──────── TRECHO DO TEXTO
De arrebatamentos inesperados

Francine Machado De Mendo
4 min readJun 9, 2021

Tenho para mim que a relação com a cultura popular é meio como um chamado. Não por acaso atualmente nos relacionamos numa pegada espiritual. Sei que parece papo de amigo ayhuasqueiro mas é tão real que quando o chamado surge antes de estarmos abertos, quase que não ouvimos. Há dez ou 15 anos fui a convite de amigos numa festa popular no Morro do Querosene, região de cultura tradicional paulistana. Achei linda, fomos de chita, cantamos, dançamos, porém depois provavelmente por exaustão, de um certo ponto em diante esperei o fim arriada numa calçada (estes festejos são uma espécie de rave ao ar livre de tão duradouros…).
────────────────
• [INSTRUÇÕES E REQUISITOS] De acordo com o trecho sobre cultura popular, em que lugar aconteceu a festa popular mencionada? Baseie-se exclusivamente no trecho acima.
──────── EXTRATO DE DADOS
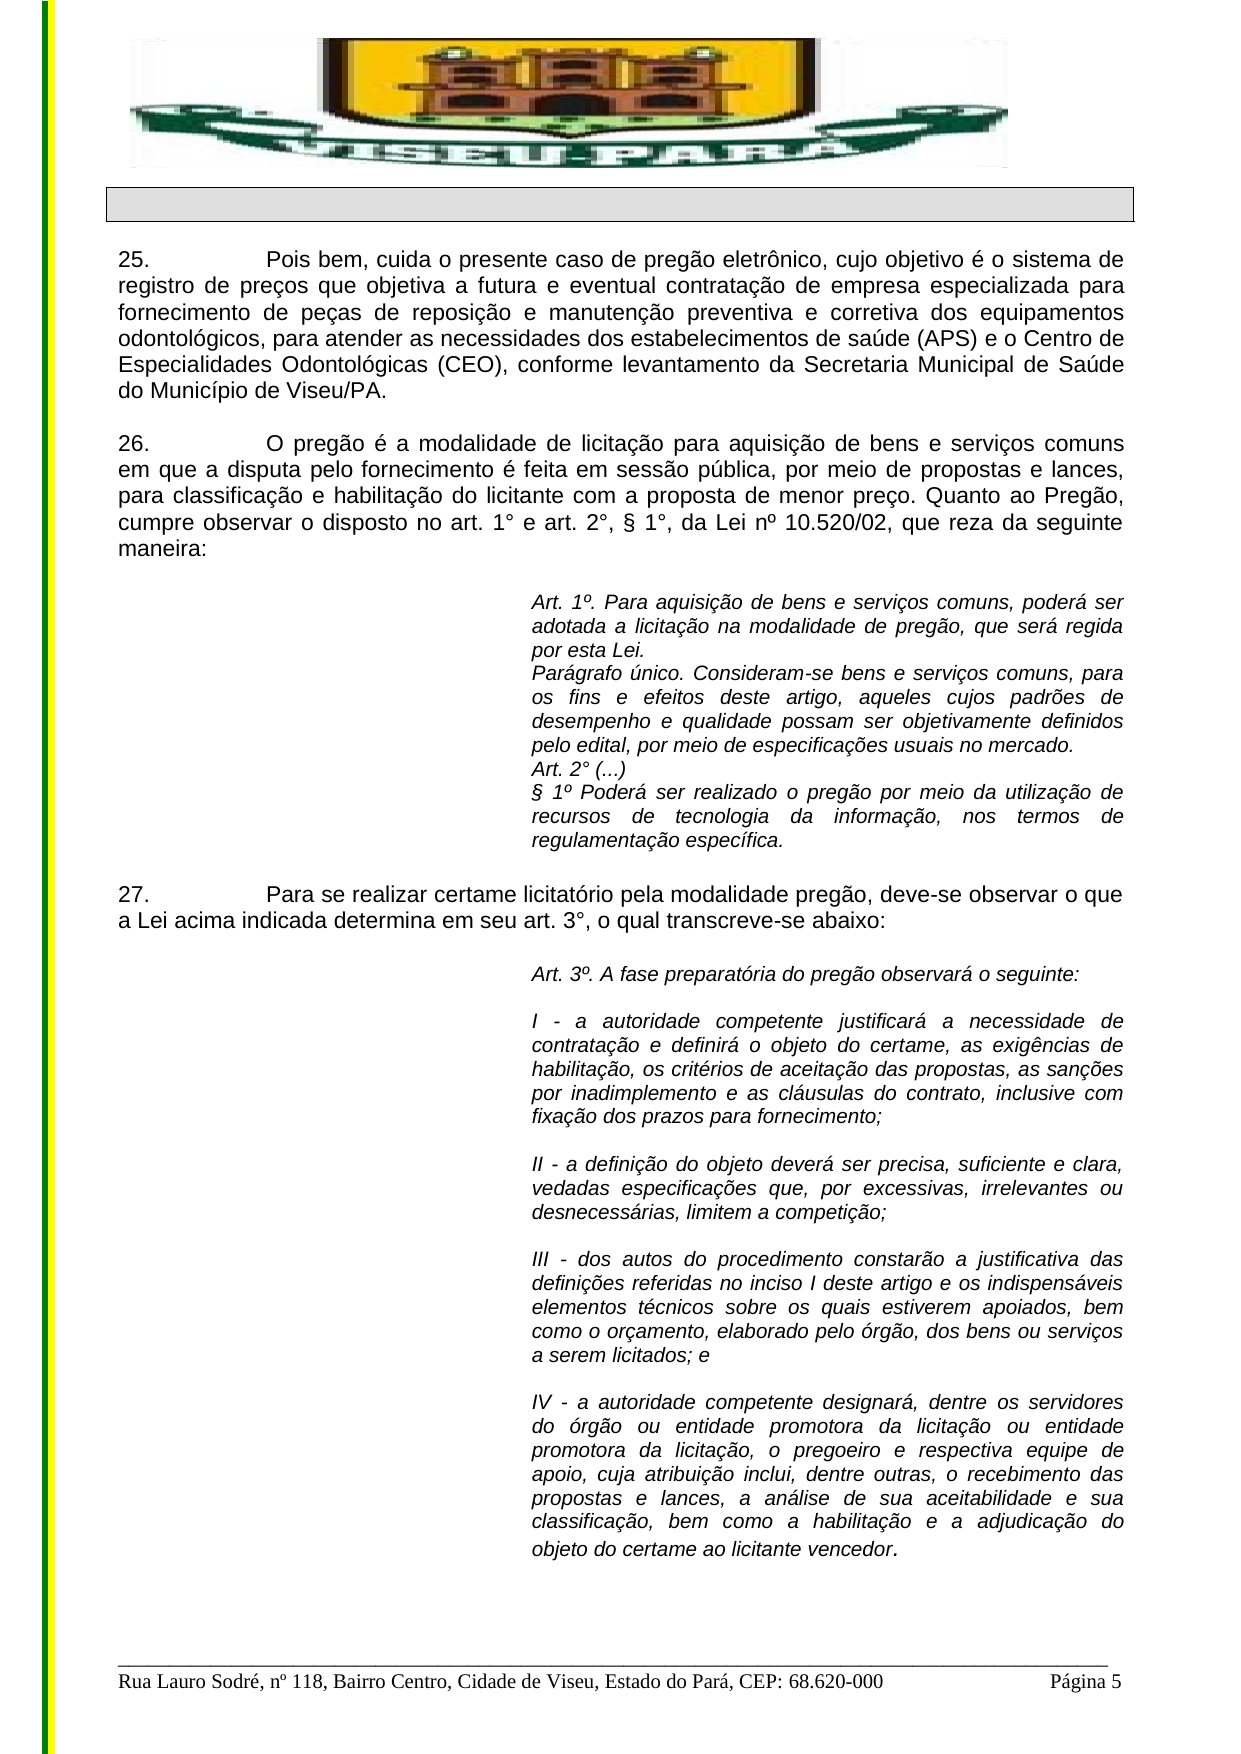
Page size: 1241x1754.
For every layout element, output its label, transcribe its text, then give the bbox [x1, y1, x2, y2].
────────────────
• [RESPOSTA] No Morro do Querosene, região de cultura tradicional paulistana.